EXERCISE BRIEF — Please rewrite the rows from the line with "genus: Anas" through the end, replacing "common name" with "vernacular name" and changing nothing else.

[Data items]

__________________________________________________

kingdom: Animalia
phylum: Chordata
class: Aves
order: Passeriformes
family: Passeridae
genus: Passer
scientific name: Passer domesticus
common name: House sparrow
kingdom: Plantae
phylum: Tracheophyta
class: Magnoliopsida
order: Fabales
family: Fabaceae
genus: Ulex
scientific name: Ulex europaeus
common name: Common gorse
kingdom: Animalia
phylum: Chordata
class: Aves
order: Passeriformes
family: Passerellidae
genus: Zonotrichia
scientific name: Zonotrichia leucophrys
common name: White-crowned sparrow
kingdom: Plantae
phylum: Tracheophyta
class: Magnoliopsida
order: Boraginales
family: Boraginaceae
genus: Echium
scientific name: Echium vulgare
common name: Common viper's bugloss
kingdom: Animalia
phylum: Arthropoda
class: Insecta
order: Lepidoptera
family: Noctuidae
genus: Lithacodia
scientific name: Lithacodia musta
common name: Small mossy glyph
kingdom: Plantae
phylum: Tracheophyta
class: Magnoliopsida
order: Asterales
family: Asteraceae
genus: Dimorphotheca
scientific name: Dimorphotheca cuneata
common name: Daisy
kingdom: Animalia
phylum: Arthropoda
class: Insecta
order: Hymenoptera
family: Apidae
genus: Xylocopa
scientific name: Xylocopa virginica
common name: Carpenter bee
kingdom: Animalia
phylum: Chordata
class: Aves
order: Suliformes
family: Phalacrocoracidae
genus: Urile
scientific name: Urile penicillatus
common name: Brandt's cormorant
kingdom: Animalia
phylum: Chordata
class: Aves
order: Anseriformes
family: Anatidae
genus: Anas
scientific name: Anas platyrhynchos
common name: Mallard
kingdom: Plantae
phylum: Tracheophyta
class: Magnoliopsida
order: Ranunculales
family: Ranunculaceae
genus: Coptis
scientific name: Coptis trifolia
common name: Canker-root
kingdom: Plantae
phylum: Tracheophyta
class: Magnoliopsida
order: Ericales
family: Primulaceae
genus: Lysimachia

__________________________________________________

TASK SOLUTION —
genus: Anas
scientific name: Anas platyrhynchos
vernacular name: Mallard
kingdom: Plantae
phylum: Tracheophyta
class: Magnoliopsida
order: Ranunculales
family: Ranunculaceae
genus: Coptis
scientific name: Coptis trifolia
vernacular name: Canker-root
kingdom: Plantae
phylum: Tracheophyta
class: Magnoliopsida
order: Ericales
family: Primulaceae
genus: Lysimachia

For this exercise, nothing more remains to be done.